The chief is busy articulating the risk not only for today but also for tomorrow. His goal is to get others to agree that we cannot just push all the risk onto future generations. General Brown knows that Air Force engagement with Capitol Hill will be essential to progress.
The service will engage with members of Congress much earlier in the budget process than has been done in the past. Brown wants to help better inform the decision-making process by providing more information sooner. His refreshing viewpoint is that the Air Force and Congress must work together; the Hill can’t simply be convinced. Legislators have to be engaged. Similarly, the service must grapple with its sheer volume of classified programs and how to explain them more simply and efficiently.
Balancing risk amongst stakeholders—legislators, civilians, and uniformed members—will help all parties think of legacy weapons in terms of capabilities rather than age. If a capability is not going to be relevant tomorrow, or if it’s going to be overly expensive to make it relevant tomorrow, that’s what the chief calls a “legacy system.”

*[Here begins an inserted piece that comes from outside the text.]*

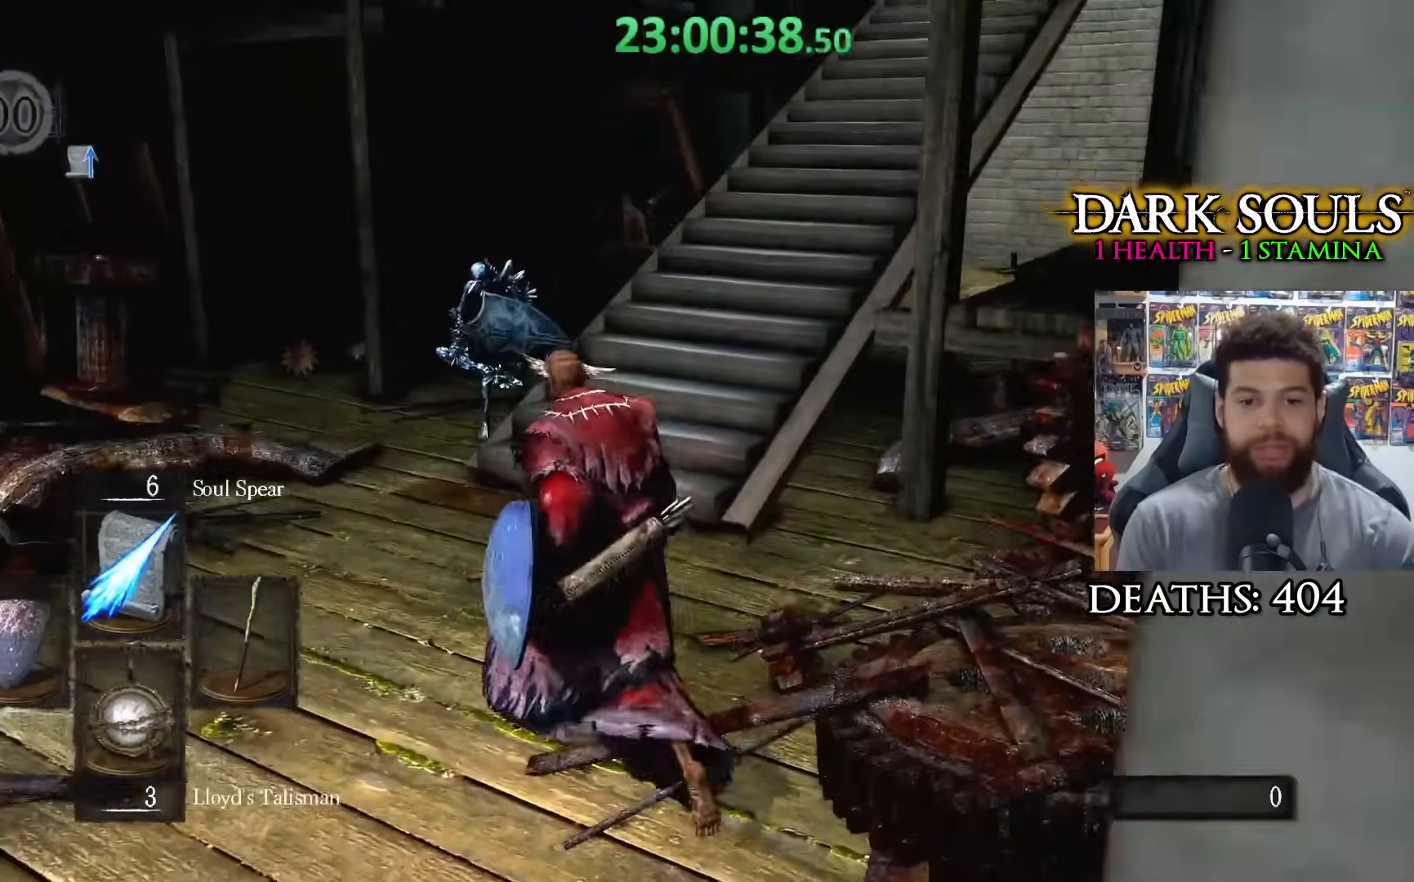
{"buttons": [], "left_stick": "up", "right_stick": "center", "events": []}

Obtaining more data and better projection models will help the Air Force determine what legacy systems could be divested without leading to a reduction in readiness, making a case for a more moderate operations tempo, and getting the force healthy after three decades of nonstop churn.

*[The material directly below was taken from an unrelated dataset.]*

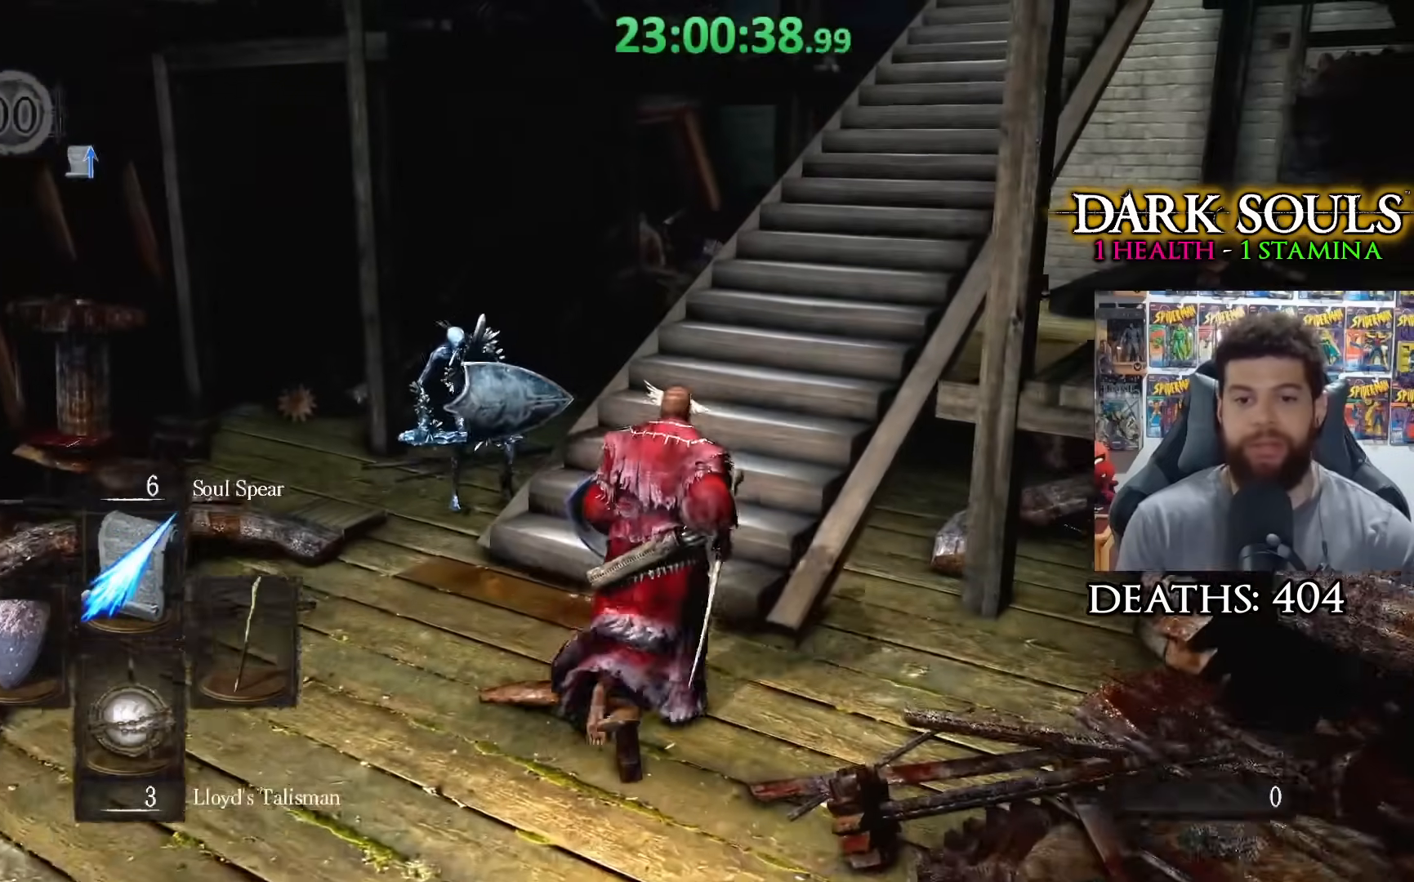
{"buttons": [], "left_stick": "up", "right_stick": "center", "events": []}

Racism, sexual assault and suicide prevention: “You can’t judge improvement if you don’t know where you are.”
Over the past year, the Air Force has taken a number of concrete steps to combat racism and extremism in the ranks, as well as to prevent sexual assaults and suicides, both of which have been increasing despite previous efforts. Through studies such as the Racial Disparity Review, General Brown has been engaging in conversation with a diverse group of airmen and working to enact real change, such as defining extremism and determining how the UCMJ could be used to combat it. And, after a campaign from the women's initiative team, for example, the Air Force enacted new standards for womens’ hair that permit longer braids and ponytails than in the past.
This example of listening to and learning from service members’ experience also translates to the efforts to prevent suicides and sexual assaults. General Brown suggested encouraging a broader dialogue around sexual assault, beginning in basic training. Most of the reported sexual assault cases involve the youngest airmen, from the ages of 17 to 24. Talking to airmen at basic training, and assessing their backgrounds, would allow for more tailored training for each airman.
General Brown also discussed how the Air Force is working to ease servicemembers’ access to mental health services. Once again, he emphasized the importance of having conversations with airmen and creating a broader dialogue around mental health. He has encouraged units to participate in stand-downs in order to get to know each other better and, as a result, to check on one another more often. The Air Force has also made suicide prevention training more family-friendly and is working to consolidate tools and agencies providing mental health resources in order to make them more accessible and, therefore, more likely to be used.